Mais vous l’aurez compris, on est plus ici dans le registre de l’enquête policière classique que dans une problématique concernant les services de renseignement, au vrai sens du terme. 

Il n'y a donc pas un souci particulier concernant la coopération internationale, de ce point de vue là ? 

La coopération marche beaucoup mieux qu’on ne le dit. Le problème vient souvent d’un manque de rapidité, de réticences entre pays, de difficultés légales. Il y a une semaine, j’étais en réunion avec des professionnels du National intelligence council, la structure qui apporte son soutien en expertise aux agences de renseignements américaines. Nous étions tous d’accord pour reconnaître que les Américains demandent toujours beaucoup mais donnent peu. On a par exemple évoqué les questions de classification légale comme le "for American eyes only" ("uniquement pour les yeux américains"), qui impose de ne pas pouvoir transmettre certains renseignements à des étrangers.

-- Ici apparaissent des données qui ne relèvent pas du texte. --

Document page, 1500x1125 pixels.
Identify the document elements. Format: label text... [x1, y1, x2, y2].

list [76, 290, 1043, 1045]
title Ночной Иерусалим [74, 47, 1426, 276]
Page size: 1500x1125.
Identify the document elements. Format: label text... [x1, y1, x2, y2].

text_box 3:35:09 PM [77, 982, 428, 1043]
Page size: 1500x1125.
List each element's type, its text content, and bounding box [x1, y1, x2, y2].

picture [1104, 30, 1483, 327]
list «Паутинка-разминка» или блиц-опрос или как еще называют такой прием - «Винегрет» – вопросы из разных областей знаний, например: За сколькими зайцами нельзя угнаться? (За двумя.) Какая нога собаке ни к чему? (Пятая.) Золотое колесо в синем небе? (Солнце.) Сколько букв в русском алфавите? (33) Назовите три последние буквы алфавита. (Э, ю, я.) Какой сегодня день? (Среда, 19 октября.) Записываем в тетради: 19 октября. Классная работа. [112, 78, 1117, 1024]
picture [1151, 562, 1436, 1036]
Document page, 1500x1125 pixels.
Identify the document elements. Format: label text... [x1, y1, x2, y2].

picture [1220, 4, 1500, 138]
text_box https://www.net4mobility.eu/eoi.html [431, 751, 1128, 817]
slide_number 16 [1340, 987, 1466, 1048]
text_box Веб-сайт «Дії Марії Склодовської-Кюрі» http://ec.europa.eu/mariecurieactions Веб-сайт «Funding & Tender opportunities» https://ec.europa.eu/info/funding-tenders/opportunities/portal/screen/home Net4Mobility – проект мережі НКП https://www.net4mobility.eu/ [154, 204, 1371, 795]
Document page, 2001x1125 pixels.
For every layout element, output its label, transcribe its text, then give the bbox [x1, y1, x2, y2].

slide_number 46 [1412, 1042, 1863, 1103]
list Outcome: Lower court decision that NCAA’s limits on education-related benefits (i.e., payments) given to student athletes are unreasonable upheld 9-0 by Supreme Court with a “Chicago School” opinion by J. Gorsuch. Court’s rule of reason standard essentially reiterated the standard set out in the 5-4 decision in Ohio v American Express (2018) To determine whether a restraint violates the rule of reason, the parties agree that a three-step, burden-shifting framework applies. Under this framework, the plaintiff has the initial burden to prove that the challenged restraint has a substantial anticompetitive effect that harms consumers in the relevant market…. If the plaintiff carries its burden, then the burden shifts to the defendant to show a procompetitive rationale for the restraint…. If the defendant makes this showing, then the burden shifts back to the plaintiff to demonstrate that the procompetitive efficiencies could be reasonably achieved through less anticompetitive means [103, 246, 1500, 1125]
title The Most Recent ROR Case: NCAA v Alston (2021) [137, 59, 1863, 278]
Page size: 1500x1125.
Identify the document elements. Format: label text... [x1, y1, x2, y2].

D’autres pays ont des renseignements utiles mais là, c'est nous, les Français, qui ne collaborons que très peu avec eux. Je pense qu’avec les Russes par exemple, nous avons intérêt à échanger des informations, car les partisans de l’émirat du Caucase, qui marchent la main dans la main avec les jihadistes de l'Etat islamique, peuvent être dangereux. Y compris à l’égard d’intérêts français. 

Le renseignement est la seule arme efficace pour lutter contre des groupes tels que ceux qui ont frappé Paris en novembre dernier. On peut faire autant de protection que l’on veut, ce n’est pas de cette façon qu’on gagne la bataille, car on ne peut pas tout protéger. N'oublions pas non plus que la menace jihadiste est multinationale. Il y a des Français, mais aussi des Algériens, des Marocains, des Tunisiens… De fait, l’échange de renseignements entre pays européens, mais aussi extra-européens, est la seule arme qui nous permet de limiter les dégâts.

Et quelle est la situation entre la France et la Belgique ? Est-ce que le morcellement politique et du pouvoir dans la structure étatique belges constitue un handicap ?

Non. La coopération avec les services français est ancienne, très structurée, et très efficace. Depuis des années, les services belges et français font ensemble des choses que réalisent peu de services au monde, à savoir par exemple l'organisation commune du travail d’agents sur le terrain.

Il peut y avoir parfois des tensions entre les deux pays, les Belges pouvant avoir des complexes par rapport à la France ou nous trouver arrogants, les Français trouvant les Belges trop lents, le système légal belge pratiquant parfois ce que j’appellerais du "juridisme". Mais c’est un couple qui ne marche pas si mal que ça.